**What you have to do**.
Your reply should be the complete data, reproduced exactly.

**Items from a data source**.

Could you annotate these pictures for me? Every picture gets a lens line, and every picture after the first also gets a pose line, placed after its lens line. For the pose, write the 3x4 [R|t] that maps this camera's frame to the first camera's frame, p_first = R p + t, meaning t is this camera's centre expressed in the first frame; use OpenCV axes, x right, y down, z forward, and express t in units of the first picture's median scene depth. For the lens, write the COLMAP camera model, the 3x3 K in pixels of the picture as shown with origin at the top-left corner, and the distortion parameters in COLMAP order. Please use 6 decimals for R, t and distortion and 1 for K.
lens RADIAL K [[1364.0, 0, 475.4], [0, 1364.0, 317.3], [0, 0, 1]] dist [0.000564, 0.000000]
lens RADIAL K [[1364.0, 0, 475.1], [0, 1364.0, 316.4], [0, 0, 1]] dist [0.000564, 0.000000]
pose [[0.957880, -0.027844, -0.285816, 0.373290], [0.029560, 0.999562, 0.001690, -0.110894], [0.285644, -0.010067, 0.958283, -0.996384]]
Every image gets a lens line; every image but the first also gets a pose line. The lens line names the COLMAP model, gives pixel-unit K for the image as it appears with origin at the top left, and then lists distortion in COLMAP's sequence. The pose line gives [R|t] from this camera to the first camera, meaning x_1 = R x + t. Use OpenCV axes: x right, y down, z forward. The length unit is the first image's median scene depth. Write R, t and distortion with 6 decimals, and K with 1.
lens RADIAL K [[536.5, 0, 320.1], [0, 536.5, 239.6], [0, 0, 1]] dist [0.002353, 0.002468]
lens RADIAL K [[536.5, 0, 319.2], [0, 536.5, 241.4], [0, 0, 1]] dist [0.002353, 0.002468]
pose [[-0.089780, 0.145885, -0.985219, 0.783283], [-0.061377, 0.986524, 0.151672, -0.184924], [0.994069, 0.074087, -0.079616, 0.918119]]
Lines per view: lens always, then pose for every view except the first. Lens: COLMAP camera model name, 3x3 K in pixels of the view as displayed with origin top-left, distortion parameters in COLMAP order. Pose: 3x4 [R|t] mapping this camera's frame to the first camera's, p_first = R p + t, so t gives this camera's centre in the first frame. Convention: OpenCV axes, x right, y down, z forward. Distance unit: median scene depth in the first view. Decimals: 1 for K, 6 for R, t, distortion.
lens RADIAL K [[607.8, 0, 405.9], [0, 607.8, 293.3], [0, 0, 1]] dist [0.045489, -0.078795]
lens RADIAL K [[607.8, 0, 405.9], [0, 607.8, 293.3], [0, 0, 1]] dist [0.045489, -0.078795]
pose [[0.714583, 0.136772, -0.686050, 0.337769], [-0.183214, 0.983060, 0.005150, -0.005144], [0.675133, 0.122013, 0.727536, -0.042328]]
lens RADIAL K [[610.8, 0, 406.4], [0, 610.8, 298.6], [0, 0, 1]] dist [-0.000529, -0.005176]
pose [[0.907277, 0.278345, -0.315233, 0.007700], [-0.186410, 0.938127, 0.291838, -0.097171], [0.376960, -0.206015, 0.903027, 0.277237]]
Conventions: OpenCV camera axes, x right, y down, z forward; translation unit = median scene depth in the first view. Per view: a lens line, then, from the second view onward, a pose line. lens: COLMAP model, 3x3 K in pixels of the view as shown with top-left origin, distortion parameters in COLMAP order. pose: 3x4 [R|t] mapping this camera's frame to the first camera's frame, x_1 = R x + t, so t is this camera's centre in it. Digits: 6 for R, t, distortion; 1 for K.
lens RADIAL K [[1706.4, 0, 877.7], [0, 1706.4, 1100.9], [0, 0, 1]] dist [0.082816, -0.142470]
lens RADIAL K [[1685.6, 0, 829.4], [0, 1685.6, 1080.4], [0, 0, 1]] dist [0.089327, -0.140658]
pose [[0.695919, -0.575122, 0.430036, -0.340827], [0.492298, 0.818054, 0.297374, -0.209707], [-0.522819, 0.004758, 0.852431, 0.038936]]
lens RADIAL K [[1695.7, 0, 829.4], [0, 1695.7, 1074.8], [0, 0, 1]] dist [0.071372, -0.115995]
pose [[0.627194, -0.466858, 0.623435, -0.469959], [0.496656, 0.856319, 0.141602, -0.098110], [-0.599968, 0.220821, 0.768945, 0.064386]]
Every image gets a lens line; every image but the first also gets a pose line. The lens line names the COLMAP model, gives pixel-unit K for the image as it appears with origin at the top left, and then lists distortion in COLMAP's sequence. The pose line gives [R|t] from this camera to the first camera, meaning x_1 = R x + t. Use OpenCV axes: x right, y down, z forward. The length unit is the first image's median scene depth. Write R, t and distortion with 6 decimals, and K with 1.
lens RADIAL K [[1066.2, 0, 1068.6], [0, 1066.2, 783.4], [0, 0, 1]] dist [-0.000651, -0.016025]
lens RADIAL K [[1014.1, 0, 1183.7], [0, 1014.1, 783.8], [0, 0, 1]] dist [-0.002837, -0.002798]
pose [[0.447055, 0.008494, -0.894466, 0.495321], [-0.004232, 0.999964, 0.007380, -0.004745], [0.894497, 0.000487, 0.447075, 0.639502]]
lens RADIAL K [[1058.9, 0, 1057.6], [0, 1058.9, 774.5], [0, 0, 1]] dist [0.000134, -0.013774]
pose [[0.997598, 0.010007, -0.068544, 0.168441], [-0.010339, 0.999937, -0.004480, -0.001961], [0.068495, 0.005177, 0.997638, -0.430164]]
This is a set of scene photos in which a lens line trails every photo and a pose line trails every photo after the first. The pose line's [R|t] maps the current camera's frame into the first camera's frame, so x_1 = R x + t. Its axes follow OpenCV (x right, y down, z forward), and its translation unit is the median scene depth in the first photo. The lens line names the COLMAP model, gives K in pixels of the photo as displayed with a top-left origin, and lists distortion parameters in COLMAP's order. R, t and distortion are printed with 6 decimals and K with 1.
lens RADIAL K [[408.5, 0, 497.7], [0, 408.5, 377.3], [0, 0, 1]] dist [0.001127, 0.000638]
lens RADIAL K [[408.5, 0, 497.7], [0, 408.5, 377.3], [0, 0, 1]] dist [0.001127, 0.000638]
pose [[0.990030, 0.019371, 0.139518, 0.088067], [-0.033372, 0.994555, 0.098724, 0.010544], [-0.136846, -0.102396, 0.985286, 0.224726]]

**Solution**.
Could you annotate these pictures for me? Every picture gets a lens line, and every picture after the first also gets a pose line, placed after its lens line. For the pose, write the 3x4 [R|t] that maps this camera's frame to the first camera's frame, p_first = R p + t, meaning t is this camera's centre expressed in the first frame; use OpenCV axes, x right, y down, z forward, and express t in units of the first picture's median scene depth. For the lens, write the COLMAP camera model, the 3x3 K in pixels of the picture as shown with origin at the top-left corner, and the distortion parameters in COLMAP order. Please use 6 decimals for R, t and distortion and 1 for K.
lens RADIAL K [[1364.0, 0, 475.4], [0, 1364.0, 317.3], [0, 0, 1]] dist [0.000564, 0.000000]
lens RADIAL K [[1364.0, 0, 475.1], [0, 1364.0, 316.4], [0, 0, 1]] dist [0.000564, 0.000000]
pose [[0.957880, -0.027844, -0.285816, 0.373290], [0.029560, 0.999562, 0.001690, -0.110894], [0.285644, -0.010067, 0.958283, -0.996384]]
Every image gets a lens line; every image but the first also gets a pose line. The lens line names the COLMAP model, gives pixel-unit K for the image as it appears with origin at the top left, and then lists distortion in COLMAP's sequence. The pose line gives [R|t] from this camera to the first camera, meaning x_1 = R x + t. Use OpenCV axes: x right, y down, z forward. The length unit is the first image's median scene depth. Write R, t and distortion with 6 decimals, and K with 1.
lens RADIAL K [[536.5, 0, 320.1], [0, 536.5, 239.6], [0, 0, 1]] dist [0.002353, 0.002468]
lens RADIAL K [[536.5, 0, 319.2], [0, 536.5, 241.4], [0, 0, 1]] dist [0.002353, 0.002468]
pose [[-0.089780, 0.145885, -0.985219, 0.783283], [-0.061377, 0.986524, 0.151672, -0.184924], [0.994069, 0.074087, -0.079616, 0.918119]]
Lines per view: lens always, then pose for every view except the first. Lens: COLMAP camera model name, 3x3 K in pixels of the view as displayed with origin top-left, distortion parameters in COLMAP order. Pose: 3x4 [R|t] mapping this camera's frame to the first camera's, p_first = R p + t, so t gives this camera's centre in the first frame. Convention: OpenCV axes, x right, y down, z forward. Distance unit: median scene depth in the first view. Decimals: 1 for K, 6 for R, t, distortion.
lens RADIAL K [[607.8, 0, 405.9], [0, 607.8, 293.3], [0, 0, 1]] dist [0.045489, -0.078795]
lens RADIAL K [[607.8, 0, 405.9], [0, 607.8, 293.3], [0, 0, 1]] dist [0.045489, -0.078795]
pose [[0.714583, 0.136772, -0.686050, 0.337769], [-0.183214, 0.983060, 0.005150, -0.005144], [0.675133, 0.122013, 0.727536, -0.042328]]
lens RADIAL K [[610.8, 0, 406.4], [0, 610.8, 298.6], [0, 0, 1]] dist [-0.000529, -0.005176]
pose [[0.907277, 0.278345, -0.315233, 0.007700], [-0.186410, 0.938127, 0.291838, -0.097171], [0.376960, -0.206015, 0.903027, 0.277237]]
Conventions: OpenCV camera axes, x right, y down, z forward; translation unit = median scene depth in the first view. Per view: a lens line, then, from the second view onward, a pose line. lens: COLMAP model, 3x3 K in pixels of the view as shown with top-left origin, distortion parameters in COLMAP order. pose: 3x4 [R|t] mapping this camera's frame to the first camera's frame, x_1 = R x + t, so t is this camera's centre in it. Digits: 6 for R, t, distortion; 1 for K.
lens RADIAL K [[1706.4, 0, 877.7], [0, 1706.4, 1100.9], [0, 0, 1]] dist [0.082816, -0.142470]
lens RADIAL K [[1685.6, 0, 829.4], [0, 1685.6, 1080.4], [0, 0, 1]] dist [0.089327, -0.140658]
pose [[0.695919, -0.575122, 0.430036, -0.340827], [0.492298, 0.818054, 0.297374, -0.209707], [-0.522819, 0.004758, 0.852431, 0.038936]]
lens RADIAL K [[1695.7, 0, 829.4], [0, 1695.7, 1074.8], [0, 0, 1]] dist [0.071372, -0.115995]
pose [[0.627194, -0.466858, 0.623435, -0.469959], [0.496656, 0.856319, 0.141602, -0.098110], [-0.599968, 0.220821, 0.768945, 0.064386]]
Every image gets a lens line; every image but the first also gets a pose line. The lens line names the COLMAP model, gives pixel-unit K for the image as it appears with origin at the top left, and then lists distortion in COLMAP's sequence. The pose line gives [R|t] from this camera to the first camera, meaning x_1 = R x + t. Use OpenCV axes: x right, y down, z forward. The length unit is the first image's median scene depth. Write R, t and distortion with 6 decimals, and K with 1.
lens RADIAL K [[1066.2, 0, 1068.6], [0, 1066.2, 783.4], [0, 0, 1]] dist [-0.000651, -0.016025]
lens RADIAL K [[1014.1, 0, 1183.7], [0, 1014.1, 783.8], [0, 0, 1]] dist [-0.002837, -0.002798]
pose [[0.447055, 0.008494, -0.894466, 0.495321], [-0.004232, 0.999964, 0.007380, -0.004745], [0.894497, 0.000487, 0.447075, 0.639502]]
lens RADIAL K [[1058.9, 0, 1057.6], [0, 1058.9, 774.5], [0, 0, 1]] dist [0.000134, -0.013774]
pose [[0.997598, 0.010007, -0.068544, 0.168441], [-0.010339, 0.999937, -0.004480, -0.001961], [0.068495, 0.005177, 0.997638, -0.430164]]
This is a set of scene photos in which a lens line trails every photo and a pose line trails every photo after the first. The pose line's [R|t] maps the current camera's frame into the first camera's frame, so x_1 = R x + t. Its axes follow OpenCV (x right, y down, z forward), and its translation unit is the median scene depth in the first photo. The lens line names the COLMAP model, gives K in pixels of the photo as displayed with a top-left origin, and lists distortion parameters in COLMAP's order. R, t and distortion are printed with 6 decimals and K with 1.
lens RADIAL K [[408.5, 0, 497.7], [0, 408.5, 377.3], [0, 0, 1]] dist [0.001127, 0.000638]
lens RADIAL K [[408.5, 0, 497.7], [0, 408.5, 377.3], [0, 0, 1]] dist [0.001127, 0.000638]
pose [[0.990030, 0.019371, 0.139518, 0.088067], [-0.033372, 0.994555, 0.098724, 0.010544], [-0.136846, -0.102396, 0.985286, 0.224726]]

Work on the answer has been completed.